* **QUOTED PASSAGE**
Critical Realim in Environmental and Social Sciences

Richards (1990) initiated debate on the possibility of the adoption of a realist perspective toward research in the environmental sciences (specifically geomorphology) by criticising the then emphasis on rationalist (hypothetico-deductive) methods.

The ontology of Critical Realism (CR) theorises that reality exits independently of our knowledge of it or scientific research or theories about it, and that it is structured into three levels:

  1. ‘Real’ natural generating mechanisms
  2. actual events caused by the real mechanisms
  3. empirical observations of the actual events

The separation these three levels impose between real processes and human observation means that whilst reality exists objectively and independently, we cannot observe it. Therefore perception and cognition are important components of our knowledge about the real world. In this way, critical realism sits as an alternative between positivism and relativisms, between the nomothetic and the idiographic, and between determinist and stochastic perspectives (Sayer 2000).

Whilst mechanisms are time and space invariant, actual events are not because they are realisations of the generating mechanisms acting in particular conditions and contingent circumstances. The history and geography of events matters. Identical generating mechanisms will not produce identical events at different locations in space and time.

* **EXERCISES TO COMPLETE**
a) In the critical realism passage, substitute "reasoning" for "cognition" and write out the text from "The separation these" to "perspectives (Sayer 2000).".
b) In the critical realism passage, which environmental science did Richards specifically address?
The listing after this point is separate material with no connection to the critical realism passage.

* **DATASET ROWS**

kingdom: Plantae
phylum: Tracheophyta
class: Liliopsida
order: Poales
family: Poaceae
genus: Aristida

* * *

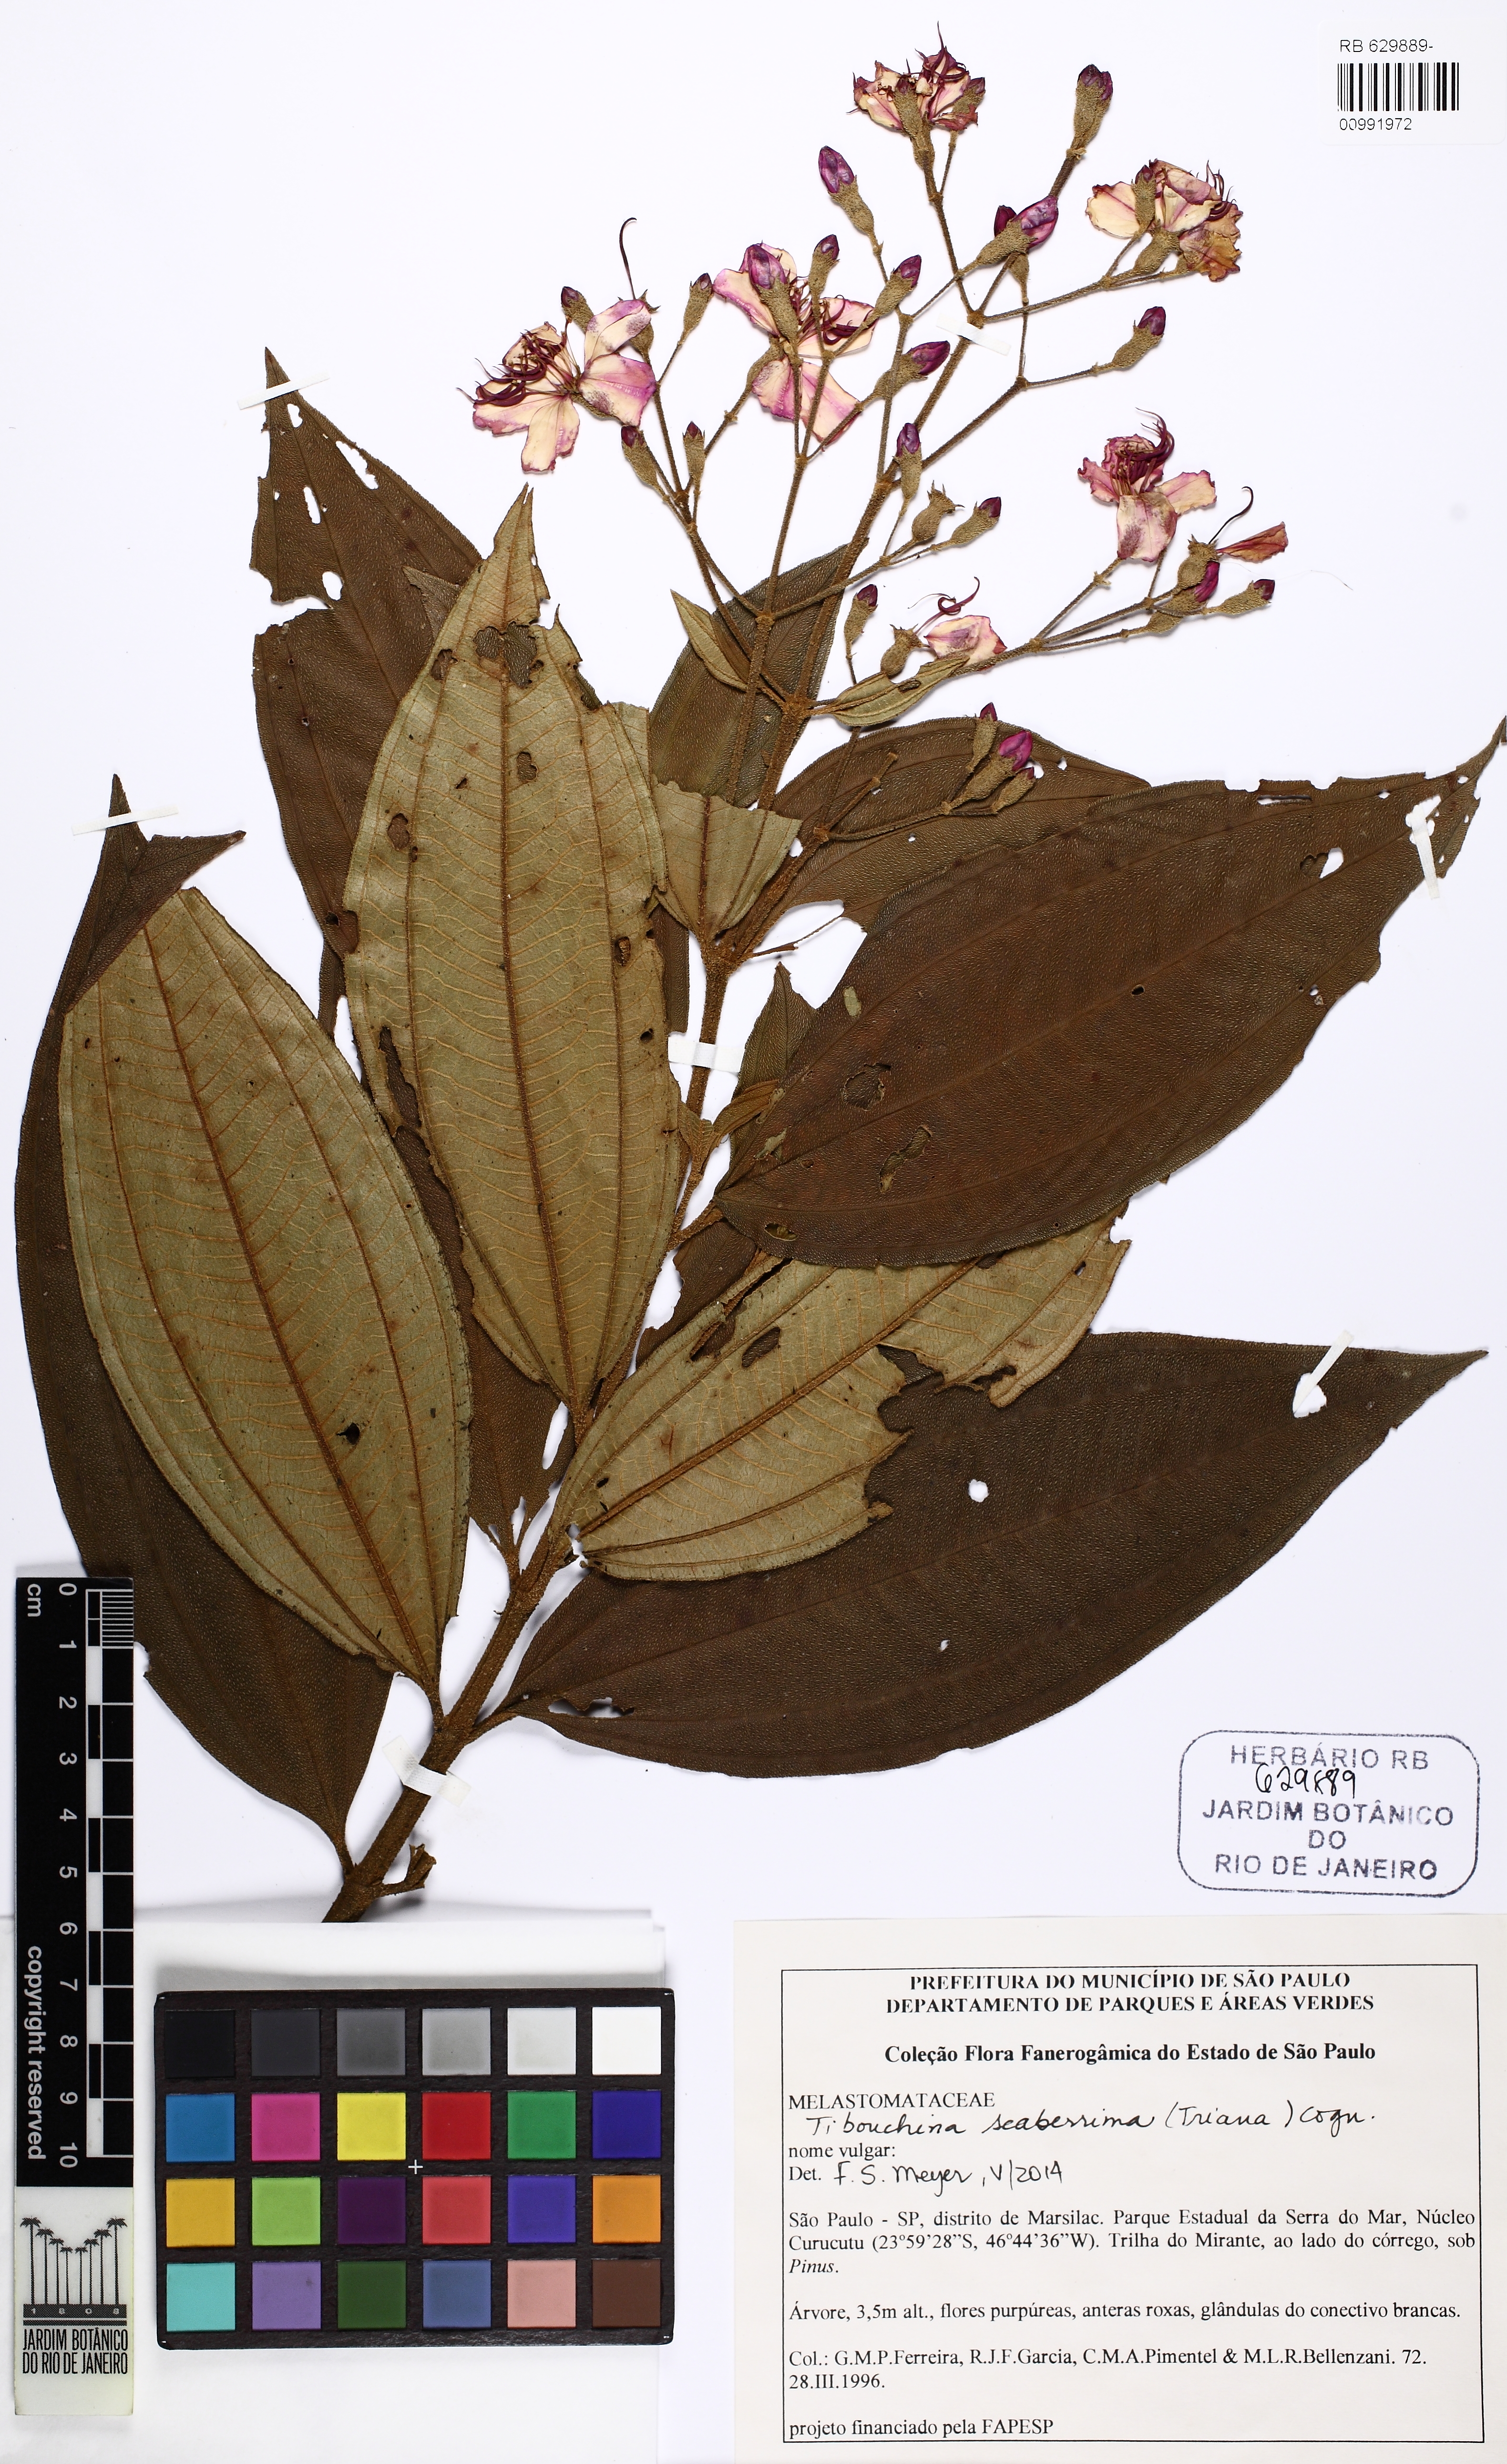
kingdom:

* **EXERCISE RESPONSES**
a)
The separation these three levels impose between real processes and human observation means that whilst reality exists objectively and independently, we cannot observe it. Therefore perception and reasoning are important components of our knowledge about the real world. In this way, critical realism sits as an alternative between positivism and relativisms, between the nomothetic and the idiographic, and between determinist and stochastic perspectives (Sayer 2000).

b) Geomorphology.